Extend the collected reviews of the novel The Professor's Daughter, picking up after their final line.

# Text passage
******************************

The Professor's Daughter : A Novel - Book Review,
by Emily Raboteau

From Publishers Weekly A thoughtful, satisfying meditation on race and family history, Raboteau's novel is that rare debut by a young author that stands out not for its stylistic swagger or precocity, but for its simple grace and absolute wisdom. The title character, Emma Boudreaux, and her "twin" brother, Bernie, are the products of an interracial marriage and an unconventional household. But while Bernie embraces his blackness, Emma is less sure about who she is; still, she chooses to defer to her brother and their shared "skin." As an adolescent she only vaguely grasps the mysterious legacy of her black father, who went from an impoverished, segregated Mississippi childhood-his own father having been publicly lynched-to an esteemed academic career at Princeton University. That her father is often absent from family life only deepens Emma's connection with her brother. But when Bernie falls into a coma after a freak accident, Emma, now a freshman at Yale, is forced to reevaluate her identity. With shifting points of view, the novel weaves together unexpected fragments, like a paper Emma "wrote" for a post-colonial African novel class and her comatose brother's lucid dreams. Drawing from the traditions of African storytelling, the novel maps a mythically rich terrain without ever leaving the confines of American realism. Raboteau, who has already won awards for her fiction, has an assured voice that illuminates pain as acutely as love, and this book flaunts her exceptional storytelling talents. Copyright © Reed Business Information, a division of Reed Elsevier Inc. All rights reserved.
From Booklist Emma Boudreaux is devastated by the severe injury and eventual death of her older brother, Bernie. He had always characterized them as parts of a whole, with Emma following and completing him. When he dies, Emma is left feeling incomplete, unable to handle a biracial heritage that Bernie had mastered with irony and aplomb. On her own, she is left to explore the troubled trajectory that launched her father from the poverty and racism of the Deep South to the prestige and privilege of the Ivy League. Professor Boudreaux, emotionally distant from his family and jealous of a charismatic colleague who managed to steal the affections of his son, is ripe for disaster, which comes in the form of divorce and Bernie's tragic accident. To survive the loss of Bernie and her father's conflicted history, Emma must carve out an identity for herself. Raboteau, herself of biracial heritage, alternates between the poignant first-person perspective of the daughter and the second-person recollections of the father to present a complex look at race and identity. Vanessa Bush Copyright © American Library Association. All rights reserved
Kirkus Reviews "An impassioned, poetic work."

******************************

# Supplied information

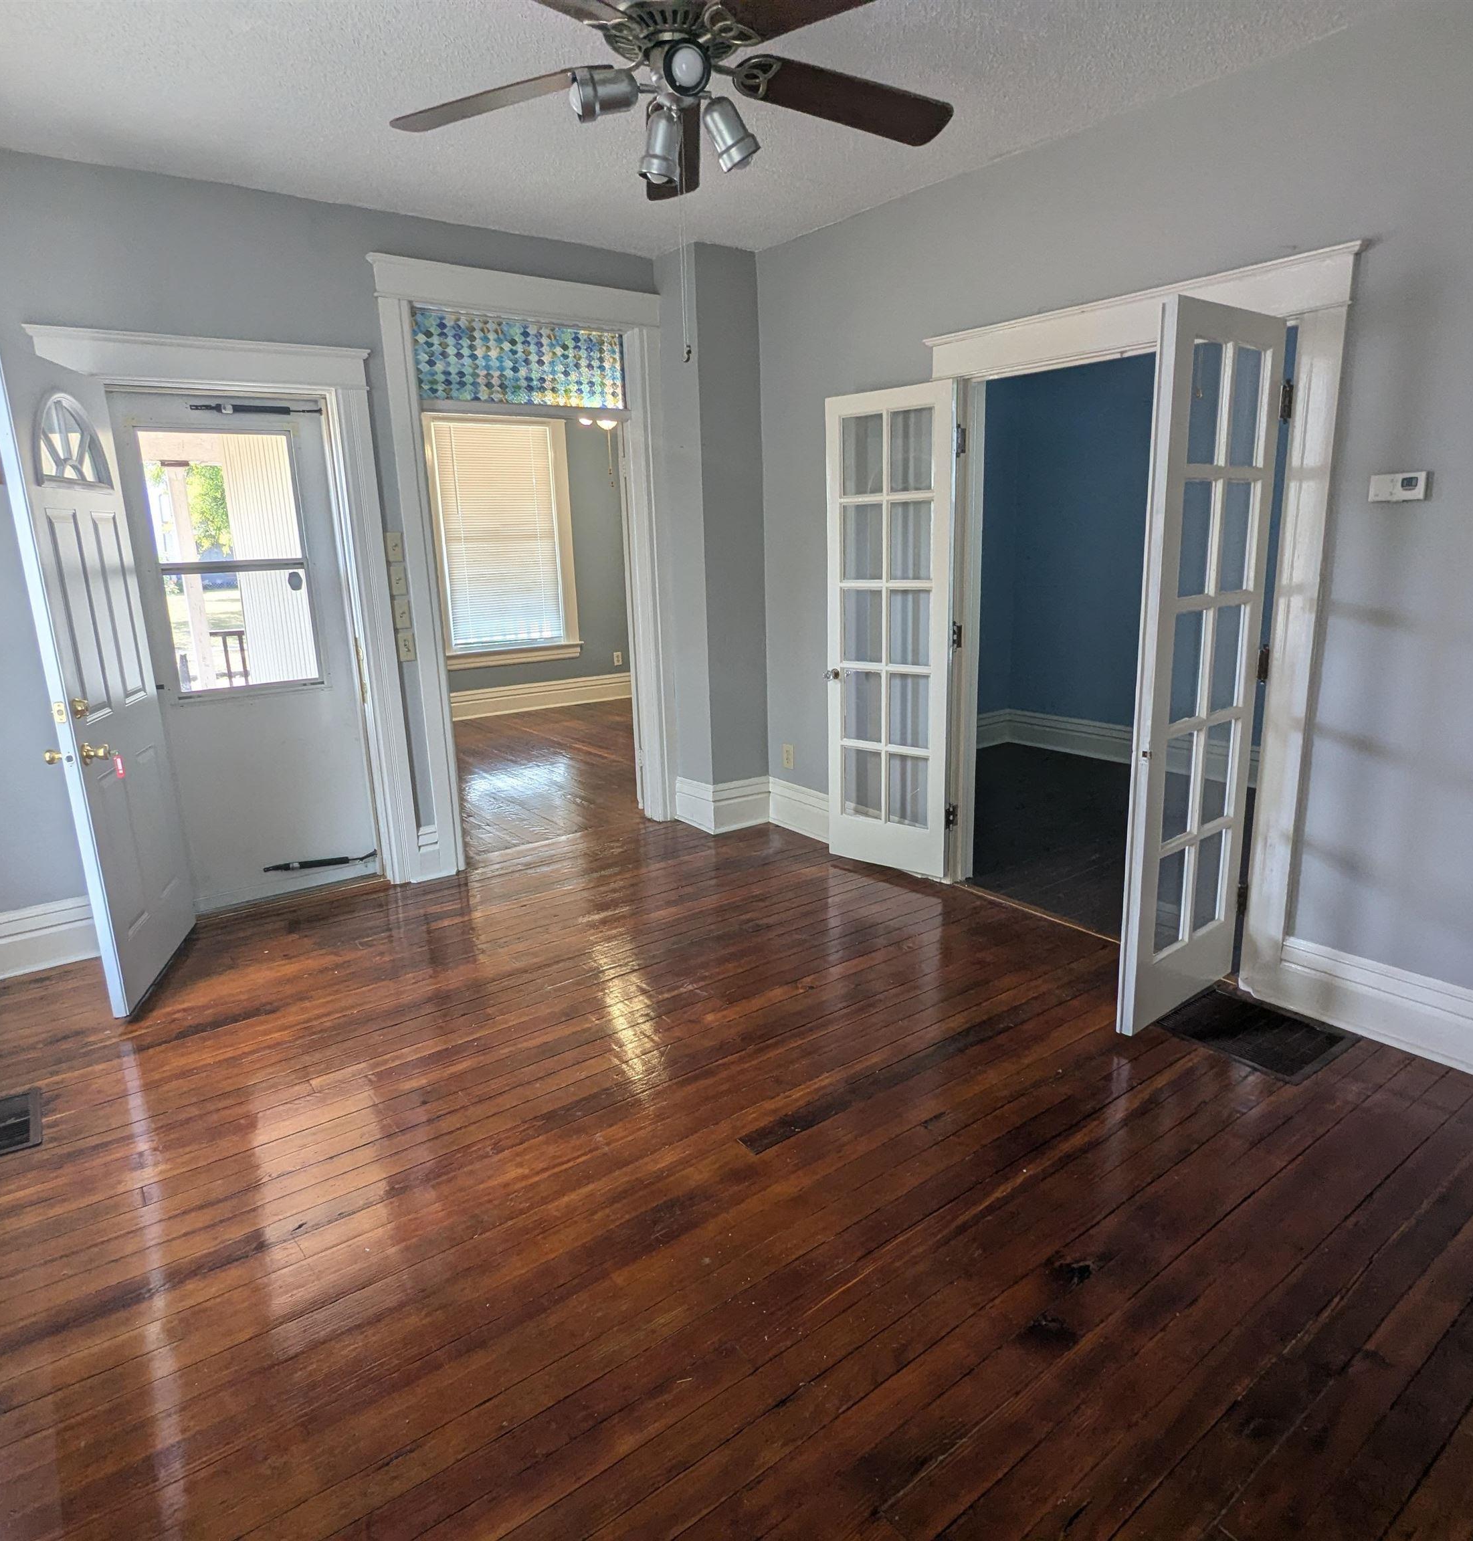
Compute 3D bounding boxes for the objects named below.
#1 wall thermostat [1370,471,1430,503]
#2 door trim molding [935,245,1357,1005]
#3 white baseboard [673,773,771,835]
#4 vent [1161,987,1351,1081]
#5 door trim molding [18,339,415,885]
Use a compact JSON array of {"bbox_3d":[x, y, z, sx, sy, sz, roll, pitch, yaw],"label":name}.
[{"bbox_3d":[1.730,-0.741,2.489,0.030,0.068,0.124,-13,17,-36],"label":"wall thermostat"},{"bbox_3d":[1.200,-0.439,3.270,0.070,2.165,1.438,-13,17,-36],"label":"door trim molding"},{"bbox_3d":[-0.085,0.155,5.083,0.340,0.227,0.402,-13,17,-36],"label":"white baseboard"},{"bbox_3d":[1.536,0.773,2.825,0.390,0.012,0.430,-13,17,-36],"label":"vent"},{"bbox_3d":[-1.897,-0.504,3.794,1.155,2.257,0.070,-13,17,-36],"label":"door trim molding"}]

******************************

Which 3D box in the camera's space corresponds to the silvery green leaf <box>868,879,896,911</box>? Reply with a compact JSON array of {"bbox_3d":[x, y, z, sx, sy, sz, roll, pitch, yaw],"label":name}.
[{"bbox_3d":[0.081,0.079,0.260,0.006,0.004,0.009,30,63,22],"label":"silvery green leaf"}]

******************************

# Result
Review "The Professor's Daughter intensely treats with a young life, the strains of an interracial family and the seemingly hopeless vicissitudes of adolescence. Sometimes funny, and at other times horrifying, it's always riveting and alive. This is a first rate job, a book that shows great subtlety and skill." -Robert Stone, author of Bay Of Souls and Damascus Gate "The Professor's Daughter is an exciting debut by an enchanting writer whose singular voice makes every page of this novel exceptional. Emily Raboteau is funny and moving in the tradition of our best novelists. This elegant novel heralds the arrival of an important new writer with something to say. I can't wait to read her next book, and the ones after that." -- Katharine Weber, author of The Little Women, The Music Lesson, Objects in Mirror Are Closer Than They Appear "Emily Raboteau's prose is generous and precise, yet it is also lush and sensual and smart, without any tricks of forced irony. These qualities alone would make The Professor's Daughter memorable, but what sets it apart is its honest portrayal of characters who are entirely real because their author has summoned the courage to write nakedly and honestly about them. This is a moving and significant work by a truly gifted and important new writer among us." --Andre Dubus III
"The world that Emily Raboteau has so wonderfully created here is at turns harsh, beautiful, strange, and always real. The language of this novel is lyrical, yet precise, at once dissecting the notion of biracial existence and, correctly, stripping it of any currency. This work is unflinchingly intelligent." --Percival Everett, author of Erasure
"(Raboteau's) prose is vibrant with life...Her timing is excellent, her humor is wry, her voice is on point and her eye works with laserlike precision. Raboteau's sensitivity to life and to people is nothing short of astounding"
"Fearless and lyrically inventive, Raboteau is a writer to watch"
"Raboteau tackles racism and racial violence in her dark, twisting semi-autobiographical novel, The Professor's Daughter. But what sets this profound debut apart and should ensure its success is not only its thematic cultural relevance but the immediacy and authenticity of its narrative."
"Emily Raboteau's engaging first novel, The Professor's Daughter, takes up the fundamental American obsession with racial categorization and acknowledges the claims that the history of such categorization makes on the individual"
"Raboteau's lyrical yet clear writing style lends itself well to this story, which is often both terrifying and beautiful... A book with resonating themes and a powerful storyline, The Professor's Daughter is a strong debut from a talented writer."
Library Journal "There's big enthusiasm for this debut."
Robert Stone, author of DAMASCUS GATE and BAY OF SOULS "...funny, horrifying, riveting and alive. This is a first rate job, a book that shows great subtlety and skill."
Andre Dubus III, author of HOUSE OF SAND AND FOG "...generous and precise, lush, sensual and smart... a moving, significant work by a truly gifted new writer among us."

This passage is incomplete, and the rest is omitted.